COVID-19 test kits will be mailed by Vault Health to all students — including day students — living domestically prior to the students’ arrival. International students will be expected to obtain their own initial test.

Before arriving to campus, in addition to receiving a negative test result, students will be expected to quarantine for 14 days, according to Jessica Day, director of communications at Deerfield Academy.

Day explained that the self-quarantine must follow the most recent state-imposed restrictions. That is, students coming from states deemed “high risk” should have both a negative test result and must have quarantined in a “low risk” state before arriving to Massachusetts.

“If there is a student coming from Texas, for example, they are going to need to quarantine in a low-risk state for 14 days prior to coming here to campus,” she said. “They’re also going to need to show up with a negative COVID test in hand.”

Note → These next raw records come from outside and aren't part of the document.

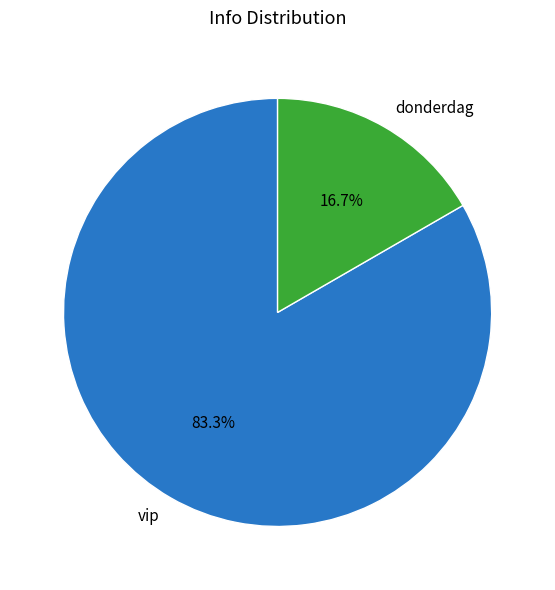

What percentage do vip and donderdag together represent?

100.0%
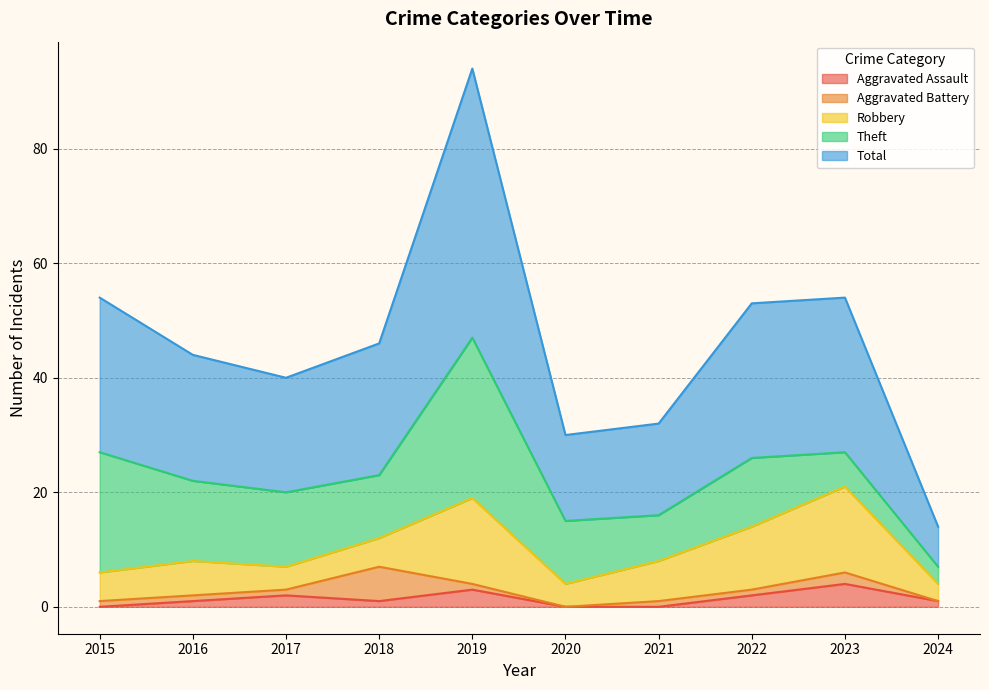

At which category does Total reach its first local peak?

2019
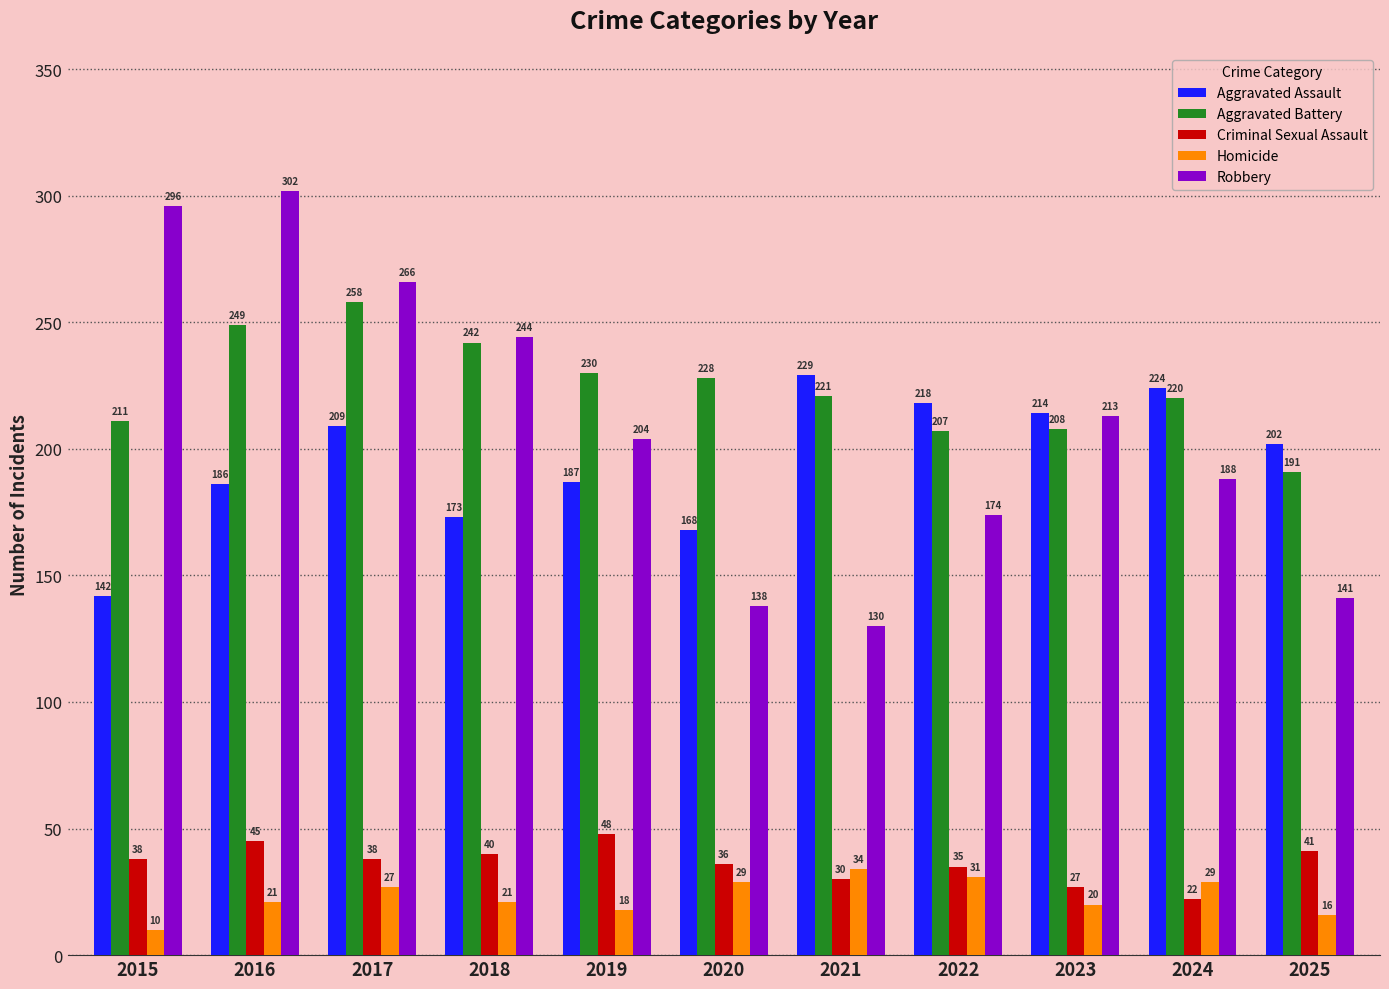

How many groups of bars are there?

11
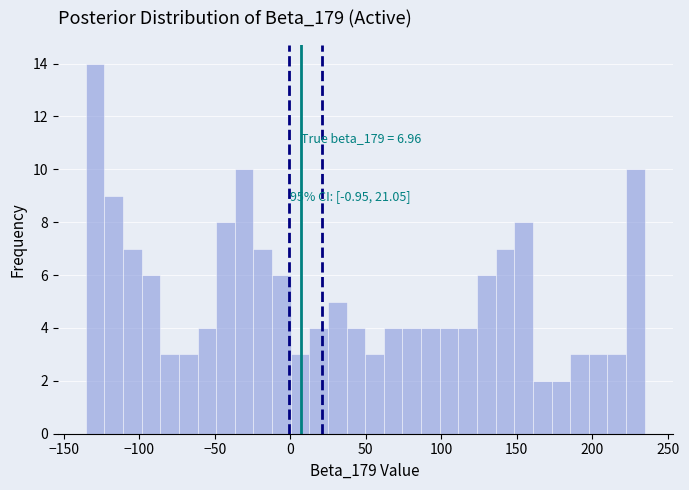

Around what value on the x-axis is the tallest bar? Give the approximate position of its centre, as read against the axis.

-130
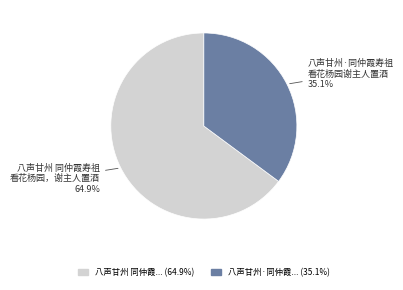

What is the total percentage of 八声甘州·同仲霞寿祖 看花杨园谢主人置酒 and 八声甘州 同仲霞寿祖 看花杨园，谢主人置酒?

100.0%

Drop off to campus will also look different this year, she said. Families of boarding students — which accounts for the majority of the student body — have been assigned a 15-minute time slot to drop off student at campus, where students will be assigned a single room.

“We’re asking them to travel light this year … Basically, it’s bring your two suitcases with your clothes,” she said. “They’ll go right to their dorm at their assigned time.”

All students will then be tested a second time. Until a negative test result comes back, the student will be required to remain quarantined in their room (food will be delivered), or at home if they are a day student living locally.

Once boarding students have a test result that allows them to leave their rooms, they will become part of their “dorm squad,” or the group of students in the hall where they live.

A third and final test will be required of all students before they can attend class.

“We’re lucky, knock on wood, Franklin County … has had a low rate of COVID, and we’re going to do everything we can to make sure it stays that way,” Day said.

Classrooms, for example, have been reorganized to conform to the 6-foot social distancing guidelines, and students, staff, and faculty will be required to wear masks in classrooms and walkways. Additionally, the school intends to use outdoor space for class instruction, when possible.

Signs will be posted throughout campus, and staff and students will be trained and reminded of proper cleaning and hygiene to help prevent the spread of the virus.

The school is continuing to work on protocols for a situation in which a positive test result is identified.

“We care a great deal about our staff and the local communities,” she said.

Austin and Day said the administration has worked closely with Deerfield, the Board of Health and the town nurse.

“We’ve had meetings with them,” Day said. “The lines of communication have been very open with them.”

Austin, who said planning for the reopening began as early April, said returning in-person has always been the goal.

“For residential boarding schools, like Deerfield, that in-person experience on campus, the in-person experience of the community for face-to-face learning is part of our DNA,” he said. “It’s really important to our families and our students.”

Austin said the school relied on a “science-first approach” and the advice of professionals in its consideration of reopening plans for the fall.

“It’ll be a different experience, but our parents overwhelmingly want our children to be back on campus,” he said. “We’ve studied very, very carefully. We really tried to be thoughtful about it, and thorough.”

For families who don’t wish to send their students to campus, however, a remote option is available. The remote learning option involves special cameras in the classrooms.

Day also noted that if the pandemic goes in a direction that requires it, a back-up plan for remote is ready for the academy to transition into if the time comes.

“At the end of the day,” Day said. “It’s only going to work if everybody is hands in, and says, yes we all agree to this.”